Carbon Upcycling is a carbontech company. It has developed and patented a novel technology to help reach a circular net-zero emissions future. The technology produces a low-carbon cement replacement that can reduce up to 50 per cent of clinker in cement, claims the company. The technology reduces GHG emissions in two ways. First, by sequestering CO2 from industrial flue gas into waste materials used to replace cement (CO2 removal) and second, by reducing the amount of cement required in concrete (CO2 avoidance).
Abundant and low-cost industrial by-products, like steel slag and fly ash, are taken and combined with CO2 to permanently mineralise it. The result: a low-carbon, high-performance cement replacement that is permanently storing CO2, and improving strength and durability of the end product concrete.
The performance of several of Carbon Upcycling’s low-carbon cement replacements have been validated by some of the largest global cement producers including CEMEX, CRH and others. Carbon Upcycling is now engineering and deploying their first two industrial scale projects at cement plants with CRH and CEMEX.

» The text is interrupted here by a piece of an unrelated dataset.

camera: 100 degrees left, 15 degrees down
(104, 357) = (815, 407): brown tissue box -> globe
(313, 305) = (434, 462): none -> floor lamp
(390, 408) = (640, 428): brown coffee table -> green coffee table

BDC Capital’s investment in Carbon Upcycling is part of BDC’s commitment to sustainability and contribution to help advance Canada’s 2050 net-zero ambition. The new round of funding will be used to deploy a string of industrial scale projects to validate the cost effectiveness of Carbon Upcycling’s solution. It will support the first fully industrial-scale carbon capture and utilisation (CCU) deployments at cement plants in North America and Europe.

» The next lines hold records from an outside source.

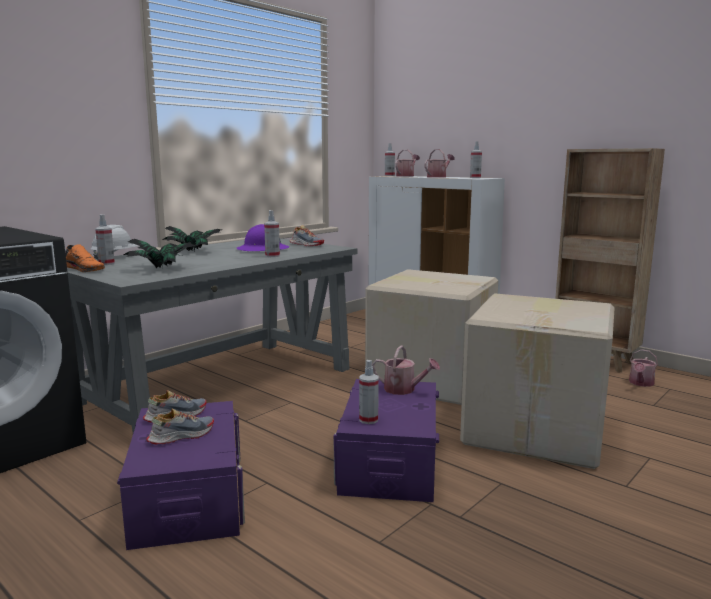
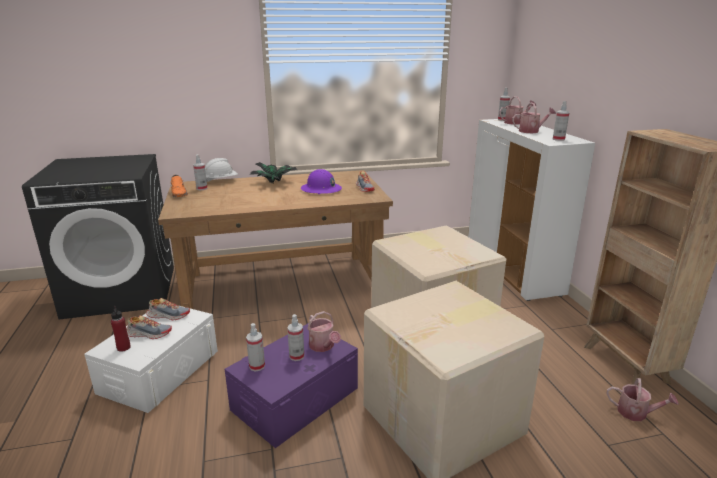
camera: 35 degrees right, 10 degrees up
(164, 269) = (217, 202): potted plant -> none
(171, 456) = (123, 347): none -> red bottle
(188, 497) = (160, 371): purple storage box -> white storage box
(219, 385) = (282, 284): grey desk -> brown desk
(272, 256) = (309, 200): spray bottle -> spray bottle (296, 356)
(640, 383) = (636, 413): watering can -> watering can turned 135 degrees counterclockwise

BDC Capital has previously invested in CarbiCrete, a Canadian carbon removal company whose patented technology enables the production of cement-free, carbon-negative concrete made with industrial byproducts and captured CO2. BDC Capital’s Industrial, Clean and Energy (ICE) Technology Venture Fund also invested in CarbonCure Technologies, another Canadian company whose solution enables concrete producers to use captured CO2 to produce reliable, low-carbon concrete mixes.